During the 1980 to 1990 period, there were 51 non-combat fires caused by the hydraulic fluid. These fires cost more than $4.5 million.
However, as CTFE was not a petroleum or PAO base fluid, there were some systems modifications required prior to its proposed use in hydraulic and gun recoil systems. These changes were necessary because of CTFE's incompatibility with certain seals and non-ferrous parts. Because of this retrofit requirement and costs associated with the changeover, CTFE was put on the shelf to be considered for future vehicle systems design.
In the past, on-board fire-suppression systems used Halon 1301, a proven and effective fire suppressant. In the late 1980s, the Montreal Protocol Treaty identified chlorofluorocarbons such as Halon 1301, to be depleting the ozone layer, and required these substances to be phased out of production during the early 1990s.
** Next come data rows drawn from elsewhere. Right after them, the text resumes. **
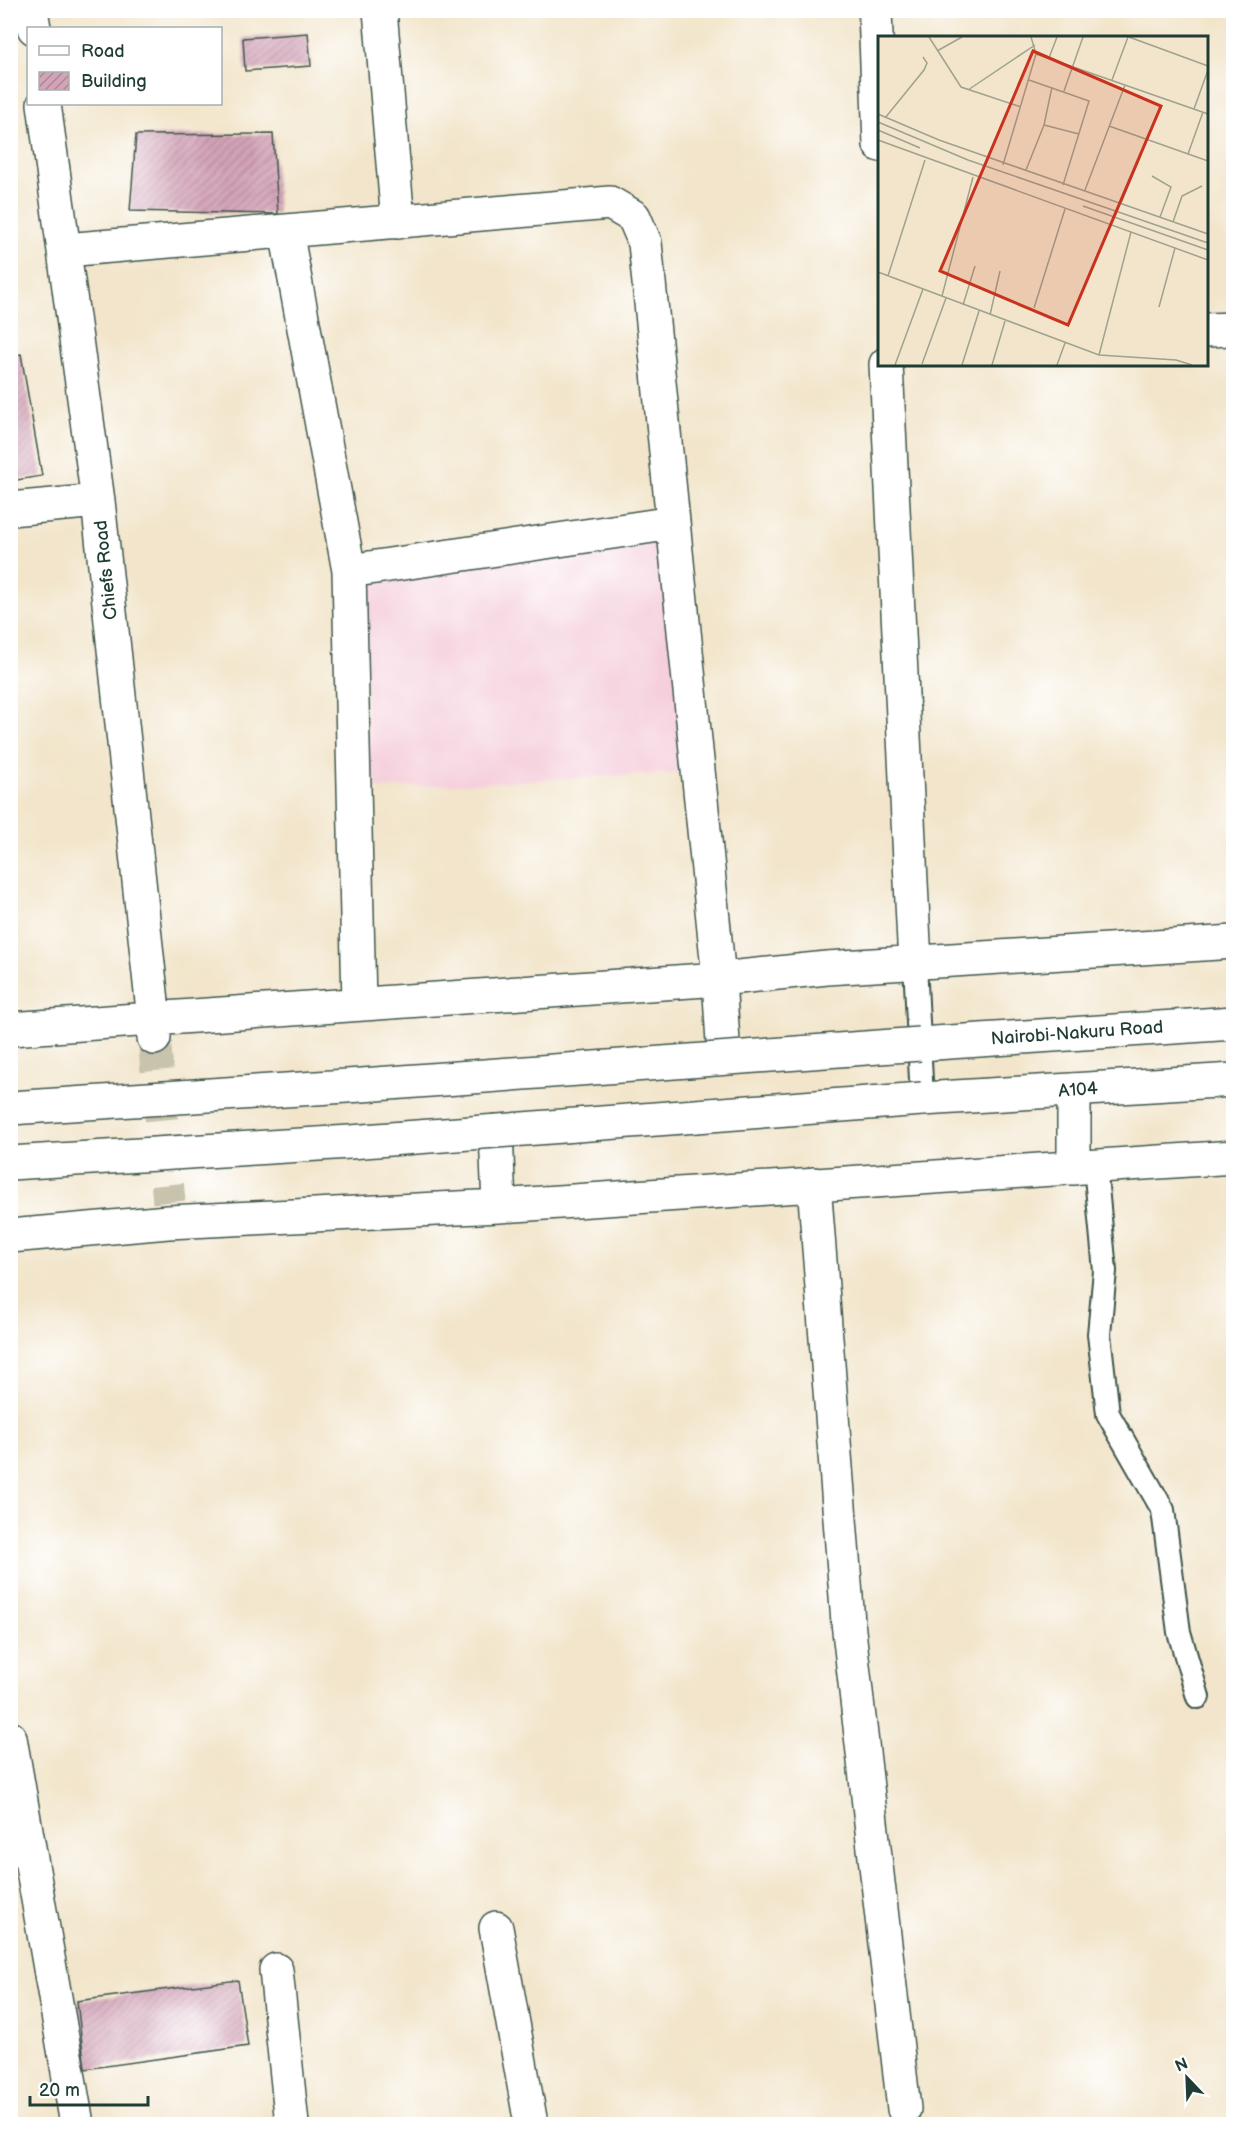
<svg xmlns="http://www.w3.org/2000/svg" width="1244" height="2135" viewBox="0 0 1244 2135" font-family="'Balsamiq Sans',sans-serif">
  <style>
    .built { fill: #f5cfdb }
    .building { fill: url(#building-hatch) }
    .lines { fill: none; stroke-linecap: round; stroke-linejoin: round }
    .street-tunnel { stroke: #c8c3ad; stroke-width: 33; stroke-dasharray: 33 16; stroke-linecap: butt }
    .lane-casing { stroke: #3f564b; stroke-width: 26 }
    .street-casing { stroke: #3f564b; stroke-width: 36 }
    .highway-casing { stroke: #3f564b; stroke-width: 36 }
    .lane { stroke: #fff; stroke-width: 22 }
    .street { stroke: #fff; stroke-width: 33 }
    .highway { stroke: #fff; stroke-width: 33 }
    .highway-bridge-casing { stroke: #3f564b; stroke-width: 36; stroke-linecap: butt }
    .highway-bridge { stroke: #fff; stroke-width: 33 }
    .labels { text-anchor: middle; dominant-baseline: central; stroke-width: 4.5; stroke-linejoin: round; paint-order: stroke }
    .street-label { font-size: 18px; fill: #1f3d34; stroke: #fff }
    .inset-road { fill: none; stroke: #9ea28f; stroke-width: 1.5 }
    .view { fill: #c8321e; fill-opacity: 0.15; stroke: #c8321e; stroke-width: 3 }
    .inset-edge { fill: none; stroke: #1f3d34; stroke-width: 3 }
  </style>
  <defs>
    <pattern id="building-hatch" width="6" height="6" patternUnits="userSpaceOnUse" patternTransform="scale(1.5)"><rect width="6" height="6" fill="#d4a3b8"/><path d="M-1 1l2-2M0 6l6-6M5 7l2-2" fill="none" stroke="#ab8696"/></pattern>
  </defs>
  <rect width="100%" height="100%" fill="#fff"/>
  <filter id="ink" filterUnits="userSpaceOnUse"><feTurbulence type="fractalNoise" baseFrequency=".0167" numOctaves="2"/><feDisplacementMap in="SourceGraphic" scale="12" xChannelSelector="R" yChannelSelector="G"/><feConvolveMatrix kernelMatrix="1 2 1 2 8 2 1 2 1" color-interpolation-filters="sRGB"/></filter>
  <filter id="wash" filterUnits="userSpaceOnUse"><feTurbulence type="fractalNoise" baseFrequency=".008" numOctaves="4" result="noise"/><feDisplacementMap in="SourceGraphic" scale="24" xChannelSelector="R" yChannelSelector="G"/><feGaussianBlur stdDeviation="1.35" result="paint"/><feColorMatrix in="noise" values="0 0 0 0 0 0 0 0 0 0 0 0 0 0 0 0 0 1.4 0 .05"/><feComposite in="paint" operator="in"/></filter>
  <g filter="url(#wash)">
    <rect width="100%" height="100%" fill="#f2e5cb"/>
    <!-- built -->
    <path class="built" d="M 669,530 L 692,772 L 369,789 L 364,580 Z"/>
    <g id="blocks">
      <!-- building -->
      <path class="building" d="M 308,33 L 311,66 L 245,71 L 243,38 Z
        M 273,134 L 278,214 L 130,211 L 136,135 Z
        M 21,354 L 42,476 L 10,481 L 10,356 Z
        M 238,1980 L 248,2046 L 85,2069 L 77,2001 Z"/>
    </g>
  </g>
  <g filter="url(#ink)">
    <use href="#blocks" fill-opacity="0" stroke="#3f564b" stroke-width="1.5"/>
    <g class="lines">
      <!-- street-tunnel -->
      <path class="street-tunnel" d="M 154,1038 L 169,1202"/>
      <defs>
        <path id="lane" d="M 915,964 L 922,1099
          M 1095,1166 L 1105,1271 L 1099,1334 L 1108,1414 L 1163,1510 L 1179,1632 L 1198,1697"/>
        <path id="street" d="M 31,10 L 34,28
          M 380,10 L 398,222
          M 875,10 L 880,145
          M 44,104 L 98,501 L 154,1020 L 154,1038
          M 286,231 L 349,571 L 359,1003
          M 65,250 L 610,203 L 634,217 L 645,243 L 719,979 L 724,1058
          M 1206,330 L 1234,329
          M 886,364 L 915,964
          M 10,509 L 98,501
          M 349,571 L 673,523
          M 10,1029 L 719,979 L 827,968 L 1234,942
          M 496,1131 L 499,1206
          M 1074,1168 L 1074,1090
          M 814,1184 L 848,1622 L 904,2109
          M 10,1236 L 168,1222 L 499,1206 L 1234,1157
          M 10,1738 L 77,2124
          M 496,1928 L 531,2124
          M 276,1970 L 292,2124"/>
        <path id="highway" d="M 920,1044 L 1234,1023
          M 922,1099 L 1234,1080"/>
      </defs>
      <!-- lane casing -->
      <use href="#lane" class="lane-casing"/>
      <!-- street casing -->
      <use href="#street" class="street-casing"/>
      <!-- highway casing -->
      <use href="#highway" class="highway-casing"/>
      <!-- lane -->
      <use href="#lane" class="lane"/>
      <!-- street -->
      <use href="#street" class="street"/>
      <!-- highway -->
      <use href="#highway" class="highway"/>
      <defs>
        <path id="highway-bridge" d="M 10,1108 L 362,1085 L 920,1044
          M 10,1163 L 350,1142 L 922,1099"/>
      </defs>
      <!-- highway-bridge casing -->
      <use href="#highway-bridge" class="highway-bridge-casing"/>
      <!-- highway-bridge -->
      <use href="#highway-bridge" class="highway-bridge"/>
    </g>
  </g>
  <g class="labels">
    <!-- street labels -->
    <g class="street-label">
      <text transform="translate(106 570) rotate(-96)">Chiefs Road</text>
      <text transform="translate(1077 1033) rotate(-4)">Nairobi-Nakuru Road</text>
      <text transform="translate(1078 1090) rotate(-4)">A104</text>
    </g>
  </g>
  <!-- overview -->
  <g transform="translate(878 36)">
    <rect width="330" height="330" fill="#f2e5cb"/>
    <path class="inset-road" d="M 51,1 L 83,51 L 143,71M 251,1 L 330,30M 59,15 L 84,1M 158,18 L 330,78M 171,22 L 179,1M 151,44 L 211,65 L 185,149M 234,44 L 250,1M 90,54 L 157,9M 186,55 L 205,1M 316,73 L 330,34M 0,78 L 61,104 L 330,198M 7,82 L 46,34 L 49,27 L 45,21M 0,86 L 90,124 L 330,207M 166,89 L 201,98M 231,90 L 330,125M 0,94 L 42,112M 0,104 L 330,224M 310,118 L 325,76M 125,129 L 158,18 L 153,1M 148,134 L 166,89 L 174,51M 274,140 L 293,151 L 282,181M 207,154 L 247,49M 243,167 L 263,119M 205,170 L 330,214M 295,186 L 304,160 L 324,150M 0,236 L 221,319 L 298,324 L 314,329M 10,240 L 47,124M 64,260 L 95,141M 85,269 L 97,230M 281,271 L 297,212M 156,272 L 187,173M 112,279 L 122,235M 221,319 L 253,196M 44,328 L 68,262M 17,329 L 45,253M 84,329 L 101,275M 114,329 L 127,285M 179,329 L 187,307"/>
    <path class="view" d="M 155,15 L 283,70 L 190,289 L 62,235 Z"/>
    <rect width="330" height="330" class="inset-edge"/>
  </g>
  <!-- margin -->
  <rect width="1244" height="2135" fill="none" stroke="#fff" stroke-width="36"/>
  <!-- legend -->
  <rect x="27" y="27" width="195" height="78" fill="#ffffff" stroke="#a5b1ae" stroke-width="1.5"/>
  <rect x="39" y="46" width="30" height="9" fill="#ffffff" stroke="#a5b1ae" stroke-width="1.5"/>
  <text x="81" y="57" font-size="18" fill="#1f3d34">Road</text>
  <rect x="39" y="72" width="30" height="18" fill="url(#building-hatch)" stroke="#a5b1ae" stroke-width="1.5"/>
  <text x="81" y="87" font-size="18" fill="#1f3d34">Building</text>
  <!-- north arrow -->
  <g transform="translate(1187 2078) rotate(337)" stroke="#ffffff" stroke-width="4.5" paint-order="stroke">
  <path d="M0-4.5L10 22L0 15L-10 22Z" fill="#1f3d34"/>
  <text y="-9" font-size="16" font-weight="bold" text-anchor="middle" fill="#1f3d34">N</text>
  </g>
  <!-- scale -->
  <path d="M30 2096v9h118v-9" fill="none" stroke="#1f3d34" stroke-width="3"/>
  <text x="39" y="2096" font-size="18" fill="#1f3d34" stroke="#ffffff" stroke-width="4.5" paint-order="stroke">20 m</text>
</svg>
Other suppressants have since been developed, but these do not appear to be equivalent to Halon 1301-leaving a question as to their ability to suppress hydraulic fluid fires. There have been other concerns with fire suppressant systems, such as the responsiveness of sensors in detecting a flame, protection against multiple hit scenarios, system malfunctioning, possible loss of pressurized suppressant, and others. The bottom line is: If the sensors fail to function, or the system does not operate, there is no backup, and the presence of either FRH or OHT will, literally, add fuel to the fire.
Some limited testing and experimentation has been conducted using small amounts of non-ozone depleting halogenated compounds blended into FRH-producing surprising results in reducing its flammability. These halogenated compounds do not violate the Montreal Protocol Treaty and are acceptable for use. It was found that as little as 2 percent to 5 percent of a halogenated compound blended into FRH was sufficient to suppress any potential for the fluid to burn.
Although this preliminary testing has shown promising results, additional work is needed to ensure this small amount of halogenated compound will not change FRH's performance characteristics. If successful, introduction of this enhanced FRH, in combination with the on-board fire suppressant systems, will go a long way towards guaranteeing increased crew and vehicle survivability for all armored vehicle systems.
Ralph B. Mowery is a senior chemist at the U.S. Army Tank-Automotive Research, Development and Engineering Center (TARDEC), in Warren, Mich. Bernie R. Wright is a staff scientist at TARDEC's fuels and lubricants research facility at the Southwest Research Institute, in San Antonio.
Maurice E. LePera, a consultant in Woodbridge, Va., also contributed to this report.